第35回配信 クマさんフルボッコ配信 その5
「それじゃ、澪のアーツについてわかった事を整理しましょうか」
クマくん探しのついでに何度か狼狩りをしてデッドエンドがある程度わかった。
白桜が指を立てつつ説明してくれる。
「一つタメ時間は30秒固定」
うん。白桜に計ってもらった結果デッドエンドのタメ時間は30秒固定だった。長いよな30秒って。
「二つタメ中は自分からのキャンセル不可」
はい。一度使用したらノンストップです。
「三つタメ中に攻撃を喰らうと強制キャンセル」
攻撃喰らったらダメ絶対。
「四つタメ中は敵視が集中する。これはタンクの虎紳士のスキルによる敵視集めよりも強力」
敵がわんさか来るぜ。
「五つ敵視を集める範囲が300mはある」
俺の魅力に全員の視線を釘付けにするぜ。
「デッドエンドを使ったら姫プモード確定だな」
「動けない。敵が集まるだからな」
「まぁ、その代わり威力は申し分ないけどね。難しいけどあれを試行錯誤して使えるようにするのは浪漫よね」
「「浪漫だ」」
そう、浪漫大事。効率だけでは取れない栄養があるんだよ。こいつらはそれを理解しているから大変良い。
「じゃあ、実際どうやって活用するかよね」
「澪に敵視が集まるのは確定だからな。どうやって30秒澪を守るかだな」
「やっぱりスタンとか妨害がメインになるんだろうな」
「やっぱりそれが一番確実よね」
「僕がその前に敵を倒せば問題ないさ」
ゴブプリが直立して元気よく手を挙げる。元気はいいが発言がダメ過ぎる。
「「お前は黙ってろ(なさい)」」
「……はい」
会話に入れないゴブプリが無理やりカットインしてきたが2人に一刀両断されてしまった。
あぁ、膝抱えて小さくなっちまった。メンタル弱いんだから無理しなきゃいいのに。
ゴブプリの騎獣がゴブプリの肩に蹄を乗せている。あれは慰めてるのだろうか?
「とりあえず、澪がアーツを使って敵が集まって来たら私たちの妨害系のアーツを使ってどこまで足止めできるか試してみましょう」
「2人でスキルを交互に使えばクールタイムの隙を減らせるな」
「よし。ひとまず妨害で時間を稼ぐ作戦で行くか」
「なぁ、僕のスキルでスーパーアーマーを付与するのがあるんだけどそれも活用できるんじゃないのかい?」
「「「!!!!?????」」」
ゴブプリの発言で俺たち全員の表情が驚愕に染まってしまうのは仕方がないと思うんだ。
「ゴブプリがまともな発言をした!?」
「あの、呼吸するように変態行動をするゴブプリが!?」
「存在がデバフと言われたあのゴブプリが!?」
「君たち僕を何だと思ってるんだい?」
ゴブプリの表情が引き攣っている。何だと思ってるかってそれはなぁ。
「「「ゴブリン」」」
はい。解釈一致。
「君たち……」
ゴブプリが膝から崩れ落ちた。
「いや、だってゴブプリだしな」
「仕方がないことよね」
わかっていた事だが2人はゴブプリをフォローする気は全くないな。よし、ここは俺が一肌脱いでゴブプリを優しくフォローしておいてやるか。

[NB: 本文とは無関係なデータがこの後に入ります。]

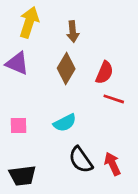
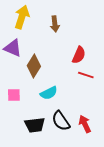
brown diamond: (66, 69) -> (34, 66), moved
black trapezoid: (22, 176) -> (35, 125), moved

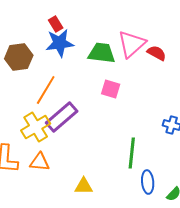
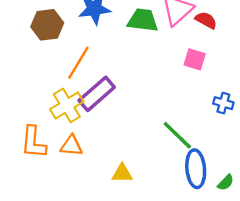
pink square: (111, 89) -> (195, 59), moved
green line: (132, 153) -> (177, 135), turned -52
blue ellipse: (148, 182) -> (196, 169), size x1.4

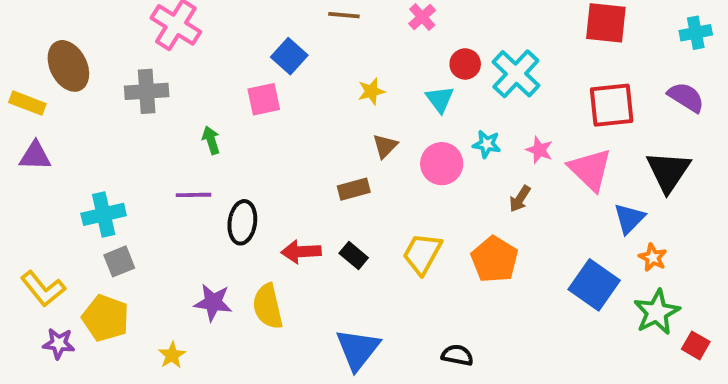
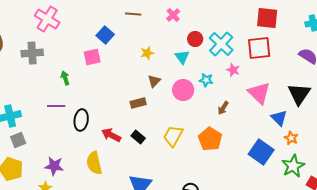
red square: (612, 105) -> (259, 48), moved
pink star: (539, 150) -> (233, 70), moved
blue triangle: (629, 218) -> (279, 118), turned -30
red arrow: (301, 252) -> (111, 135), turned 30
purple star: (213, 302) -> (54, 166), moved

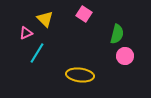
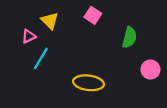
pink circle: (125, 56) -> (150, 69), moved

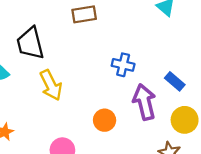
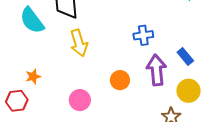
blue cross: (123, 65) -> (143, 35), turned -30

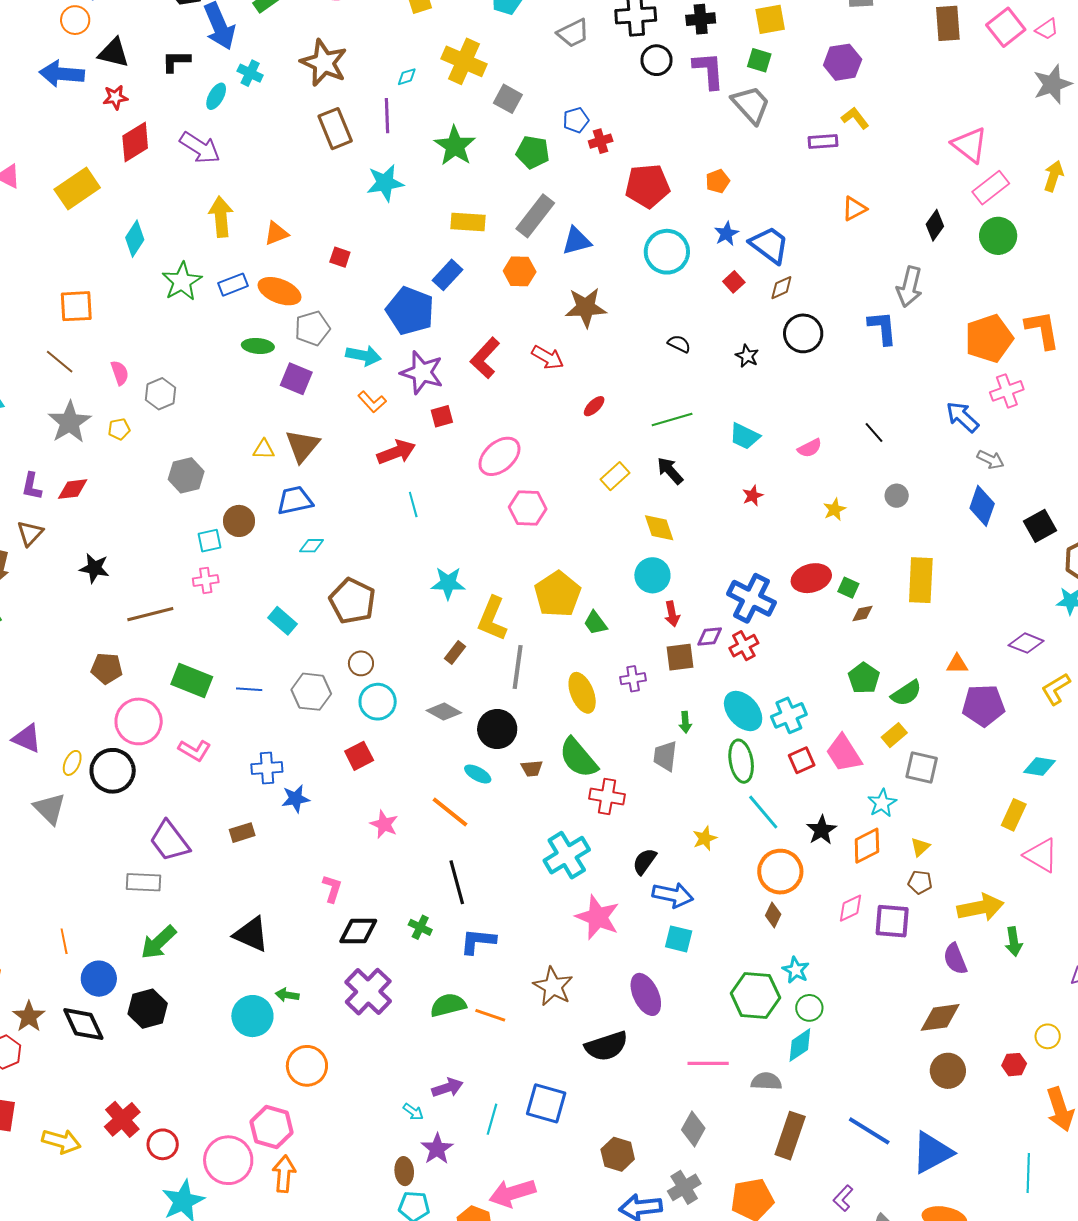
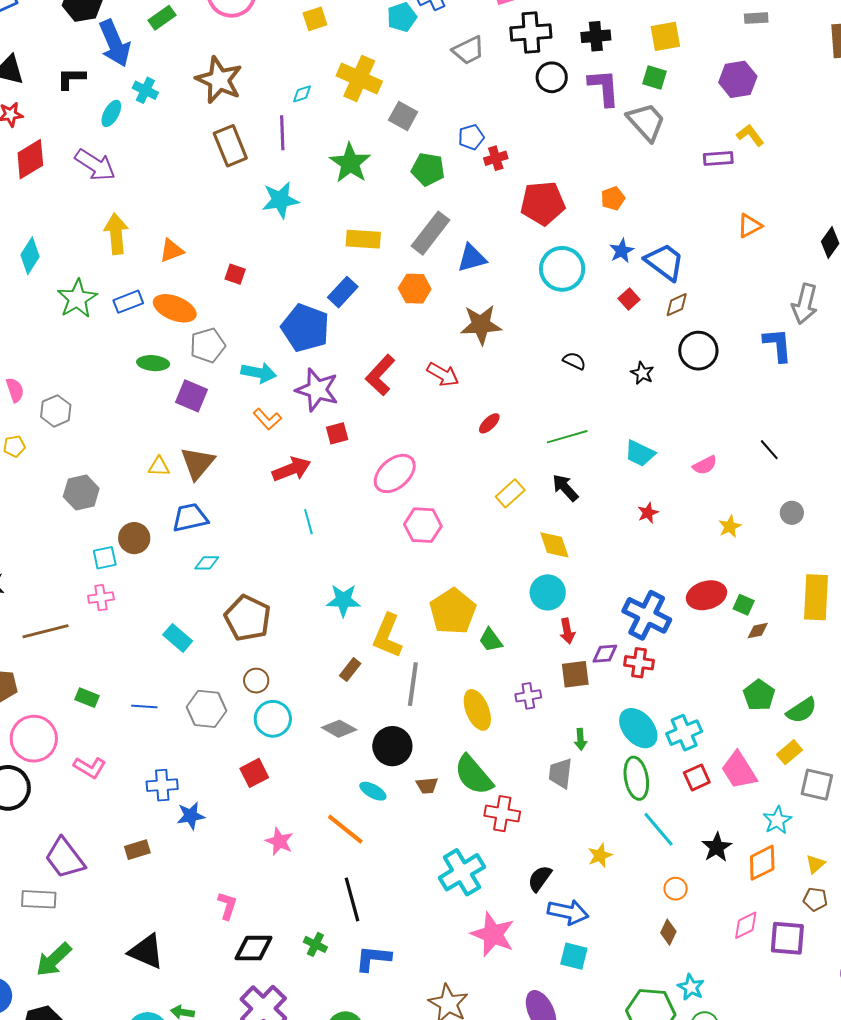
red cross: (744, 646) -> (639, 663), turned 36
green rectangle: (192, 681) -> (87, 698), size x0.6
orange circle: (780, 872) -> (676, 889), size x0.5

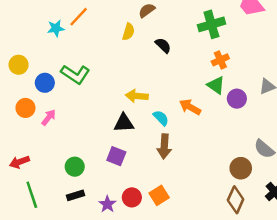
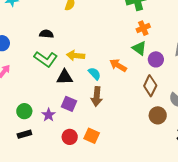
black semicircle: (163, 45) -> (46, 34), moved, turned -40
green L-shape: (75, 74) -> (46, 59), moved
purple square: (116, 156) -> (69, 104), moved
orange square: (159, 195) -> (92, 136), turned -35
brown diamond: (236, 200) -> (150, 86), moved
purple star: (107, 204) -> (49, 115), moved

崩れ落ちたゴブプリの肩にそっと手を乗せる。ゴブプリが切ない表情でこちらを見上げてくる。
ゴブプリを安心させるように笑顔を作る。
「お前の日頃の行いだ。悲劇の主人公ぶるなよ。自業自得なんだから受け入れろ。ゴブリン希少種」
「グフゥオァ!!」
ゴブプリが胸を押さえながら後方に倒れてしまった。ん?どうしたんだこいつ?
「あぁ、トドメ刺しやがった」
「事実であるけどね。もう少しオブラートに包みなさいよ」
「ん?」
2人とも額を押さえて天を仰いでいる。何か言っているが声が小さくて聞こえなかった。
「よし方針は決まったな。これからはクマくんを探しつつ狼で練習やな」
竜子さんにクマくんを探してもらおう。
「ちょっと、倒れてるゴブプリどうするのよ?」
「ん?あれなら復活するから大丈夫だろ」
「まぁ、気づいたらそこにいるみたいな感じあるしなぁ」
「本当にいいのかしら?」
そう言いながら白桜もゴブプリを置いて進んでするんですけどね。